Starting point is 00:14:30 Chinese state-run banks have been explicitly inviting crypto companies in Hong Kong to come in and try to get accounts with them. That is a sea change and represents a larger geopolitical realignment when it comes to crypto. So if anyone is wondering whether crypto has a seat at the geopolitical table, I think that's your answer. Now, what it does for the industry, I'm not sure. Obviously, in general, I am more supportive of more jurisdictions being more open to crypto than not. I agree also, though, that we tend to get overheated and over-excited about these narrative shifts, especially when we are still in a pretty cold crypto winter. But this one is worth watching and worth paying close attention to.
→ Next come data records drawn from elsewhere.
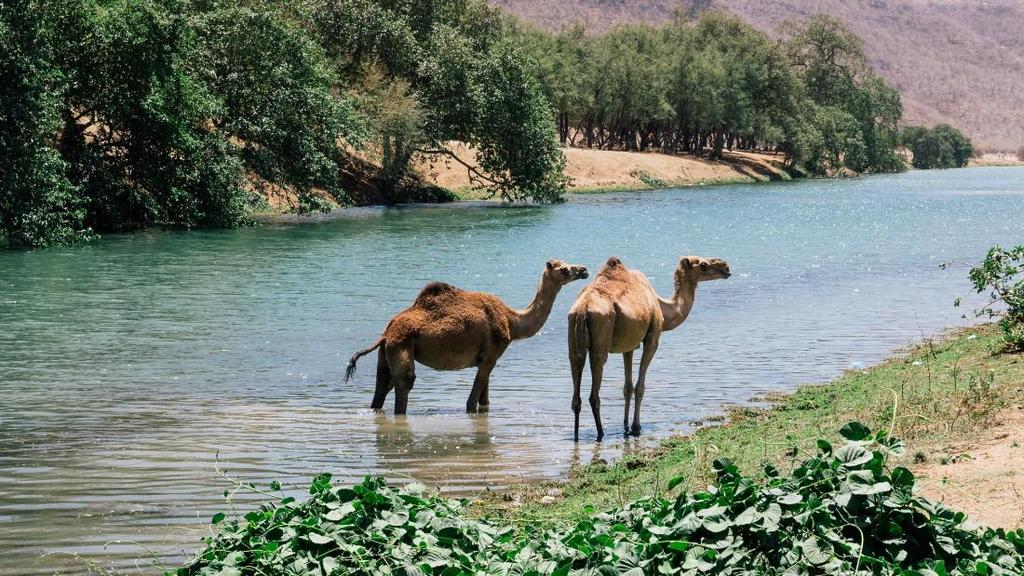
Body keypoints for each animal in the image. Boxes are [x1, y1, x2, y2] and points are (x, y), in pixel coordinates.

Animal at [346, 259, 589, 412]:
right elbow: (471, 403)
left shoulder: (486, 359)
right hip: (401, 346)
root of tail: (386, 333)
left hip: (385, 353)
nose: (583, 269)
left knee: (381, 388)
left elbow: (485, 401)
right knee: (404, 382)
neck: (513, 321)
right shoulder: (491, 355)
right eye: (564, 269)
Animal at [569, 255, 729, 438]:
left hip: (573, 337)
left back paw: (576, 435)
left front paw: (625, 425)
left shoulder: (629, 345)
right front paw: (636, 427)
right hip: (600, 340)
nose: (726, 267)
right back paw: (600, 433)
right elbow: (640, 387)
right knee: (594, 393)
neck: (662, 307)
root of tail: (583, 309)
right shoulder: (652, 339)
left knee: (576, 383)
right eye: (703, 264)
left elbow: (627, 387)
Starting point is 00:15:09 And by the way, the person who invoked Dubai, I don't think is wrong either. It feels to me like every week when I schedule someone to be on this show or Bitcoin Builders, I have to wait a little while because of a planned trip to Dubai. So let's keep an eye on the Middle East as well. Anyways, guys, that is it. Hong Kong is open for business, and it's bigger than it seemed that it would be last year when they announced this new regime in the first place. I appreciate you guys listening as always, and until tomorrow, be safe and take care of each other. Peace.